The AIDS Epidemic And Soviet False Flag Attacks
The worldwide HIV/AIDS epidemic of the 1980s created a hotbed of misinformation. In part, this can be blamed on how little was known about the virus. Seth Kalichman, a social psychology professor at the University of Connecticut, said that at the time, “any theory of what was causing young people to die from these rare diseases was fair game.”

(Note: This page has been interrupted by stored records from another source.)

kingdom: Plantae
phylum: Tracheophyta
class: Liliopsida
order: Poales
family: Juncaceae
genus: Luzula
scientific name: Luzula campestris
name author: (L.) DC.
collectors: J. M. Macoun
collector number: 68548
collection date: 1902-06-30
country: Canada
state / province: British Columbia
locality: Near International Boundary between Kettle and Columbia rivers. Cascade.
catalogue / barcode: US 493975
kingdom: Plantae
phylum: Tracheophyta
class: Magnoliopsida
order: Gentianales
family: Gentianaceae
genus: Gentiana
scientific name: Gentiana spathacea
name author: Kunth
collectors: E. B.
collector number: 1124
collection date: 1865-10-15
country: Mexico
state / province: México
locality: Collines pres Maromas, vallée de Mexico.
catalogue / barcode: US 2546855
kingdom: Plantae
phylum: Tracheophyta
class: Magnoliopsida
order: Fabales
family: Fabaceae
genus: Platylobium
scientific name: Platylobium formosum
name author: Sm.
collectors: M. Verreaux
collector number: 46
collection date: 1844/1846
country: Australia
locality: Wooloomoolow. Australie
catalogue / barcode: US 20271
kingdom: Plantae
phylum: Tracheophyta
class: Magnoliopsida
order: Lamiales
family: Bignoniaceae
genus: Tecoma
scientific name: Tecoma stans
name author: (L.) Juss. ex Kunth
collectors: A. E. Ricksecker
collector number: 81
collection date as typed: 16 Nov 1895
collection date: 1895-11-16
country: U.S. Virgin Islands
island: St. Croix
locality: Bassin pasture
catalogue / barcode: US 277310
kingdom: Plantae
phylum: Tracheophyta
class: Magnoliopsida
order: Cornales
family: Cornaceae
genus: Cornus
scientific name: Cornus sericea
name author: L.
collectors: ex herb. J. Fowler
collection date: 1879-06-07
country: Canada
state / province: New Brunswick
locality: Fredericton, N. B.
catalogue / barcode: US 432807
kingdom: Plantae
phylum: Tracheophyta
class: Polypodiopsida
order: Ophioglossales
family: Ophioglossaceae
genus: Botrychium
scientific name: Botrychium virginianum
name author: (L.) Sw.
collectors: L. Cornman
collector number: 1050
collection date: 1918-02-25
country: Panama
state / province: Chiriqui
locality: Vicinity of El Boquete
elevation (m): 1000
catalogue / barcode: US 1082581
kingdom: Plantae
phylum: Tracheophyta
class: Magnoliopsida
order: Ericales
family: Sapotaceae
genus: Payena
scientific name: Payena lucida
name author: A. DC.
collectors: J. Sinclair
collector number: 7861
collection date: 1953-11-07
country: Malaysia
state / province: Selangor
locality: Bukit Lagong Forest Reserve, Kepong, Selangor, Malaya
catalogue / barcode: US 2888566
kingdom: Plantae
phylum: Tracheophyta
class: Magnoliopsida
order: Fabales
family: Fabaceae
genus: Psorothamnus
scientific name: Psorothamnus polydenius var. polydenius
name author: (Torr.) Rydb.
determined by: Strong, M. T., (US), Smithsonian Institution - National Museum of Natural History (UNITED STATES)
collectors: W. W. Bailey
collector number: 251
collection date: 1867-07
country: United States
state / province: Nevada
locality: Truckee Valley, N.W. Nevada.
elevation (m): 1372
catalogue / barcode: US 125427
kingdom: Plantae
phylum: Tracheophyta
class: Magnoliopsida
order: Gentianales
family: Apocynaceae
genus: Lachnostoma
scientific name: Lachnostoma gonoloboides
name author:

For the record: HIV is a virus spread through blood and other body fluids. It attacks the immune system, specifically T cells, and leaves the body vulnerable to infection and disease. Acquired Immune Deficiency Syndrome (AIDS) is the condition that results from the final stage of the virus.
The medical community reached the consensus that HIV caused AIDS. However, this didn’t stop the spread of a KGB disinformation campaign that suggested AIDS was invented by the U.S. Army. and wasn’t caused by HIV. These accusations originated with propaganda and persisted due to Soviet circulation. Soviet President Mikhail Gorbachev was the one to finally shut down Operation INFEKTION, but the seeds of this conspiracy theory continued to grow.
The vast majority of AIDS researchers trace the disease to the slaughter of monkeys in Africa. This practice allowed SIV — the monkey equivalent of HIV — to first enter the human bloodstream.